Recently I finished my last course requirement for admission to the PhD track. The past nine months have been intellectually challenging and fulfilling for me. I have been taught here in Utah by scientists, many of whom are doing cutting-edge research with global impact. This summer I will be joining a laboratory to study the structure and function of an enzyme. I intend to apply myself to my studies so that I can get a postdoctoral fellowship at Duke University (I am a Blue Devil fan and Duke is my dream school) and delve into the intricacies of mechanism-based drug design. Then, with my newly acquired skills and expertise, I will go back to my beloved country and "pay it forward." I know I still have a long way to go, but the promise of success is reassuring.
I believe in the potential of the Filipino student. So many have already made it, and there are so many more in our universities who are qualified to go to graduate school in America. I hope that the professors in Philippine universities will not hesitate to build close mentoring relationships with their students. Sometimes, the need to preserve authority hinders them from becoming the mentors they should be. I believe that a teacher's genuine concern for a student is just as important as his or her expertise in a subject area. The professors who are most dear to me are those who knew me, who listened to what I had to say, and who did not care if they were not always right.

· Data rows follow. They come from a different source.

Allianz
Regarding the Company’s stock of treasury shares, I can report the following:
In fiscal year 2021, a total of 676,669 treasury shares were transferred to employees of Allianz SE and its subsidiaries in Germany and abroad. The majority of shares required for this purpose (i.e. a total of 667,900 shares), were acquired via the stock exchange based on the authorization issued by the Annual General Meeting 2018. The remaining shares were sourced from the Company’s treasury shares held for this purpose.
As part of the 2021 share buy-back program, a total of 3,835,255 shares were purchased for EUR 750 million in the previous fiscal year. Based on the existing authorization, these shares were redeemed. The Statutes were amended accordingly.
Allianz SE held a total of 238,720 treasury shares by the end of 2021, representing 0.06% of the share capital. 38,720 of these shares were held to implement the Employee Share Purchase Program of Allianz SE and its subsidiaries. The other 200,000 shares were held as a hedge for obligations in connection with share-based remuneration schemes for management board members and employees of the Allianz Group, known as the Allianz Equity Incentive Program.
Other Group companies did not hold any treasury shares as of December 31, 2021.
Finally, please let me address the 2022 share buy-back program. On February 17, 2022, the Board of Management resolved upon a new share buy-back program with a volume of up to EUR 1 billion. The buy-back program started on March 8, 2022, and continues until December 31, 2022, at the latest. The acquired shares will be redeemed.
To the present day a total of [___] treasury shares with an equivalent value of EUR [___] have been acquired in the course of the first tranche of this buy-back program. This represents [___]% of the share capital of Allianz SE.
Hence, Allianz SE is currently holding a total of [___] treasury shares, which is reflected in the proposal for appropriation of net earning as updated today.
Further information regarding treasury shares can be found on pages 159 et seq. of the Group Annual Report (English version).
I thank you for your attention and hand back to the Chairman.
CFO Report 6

I also urge the Filipino college students to study hard and not to be discouraged by the lack (or abundance) of financial capability in working toward a degree. While the grade point average does not by itself define one's mental aptitude, it becomes important when one applies for a job or a graduate scholarship. Opportunities to better yourselves are abundant -- you only need to know where to look. And when you find them, grab them!
Finally, I pray for all of us, graduate students in America, that the Lord's graces be upon us as we work for our master's or Ph.D. degrees. We get out of our studies what we put into them, but we must also remember that the Grand Designer's hand has something -- in fact, a lot -- to do with whether our experimental designs work or not. And when we achieve our loftiest goals, I hope that we will find a way to repay the country that reared us.
Mark F. Mabanglo, 25, is in the Chemistry PhD program at the University of Utah. He hopes to publish an article in the journal Science, but his biggest dream is to become a professor.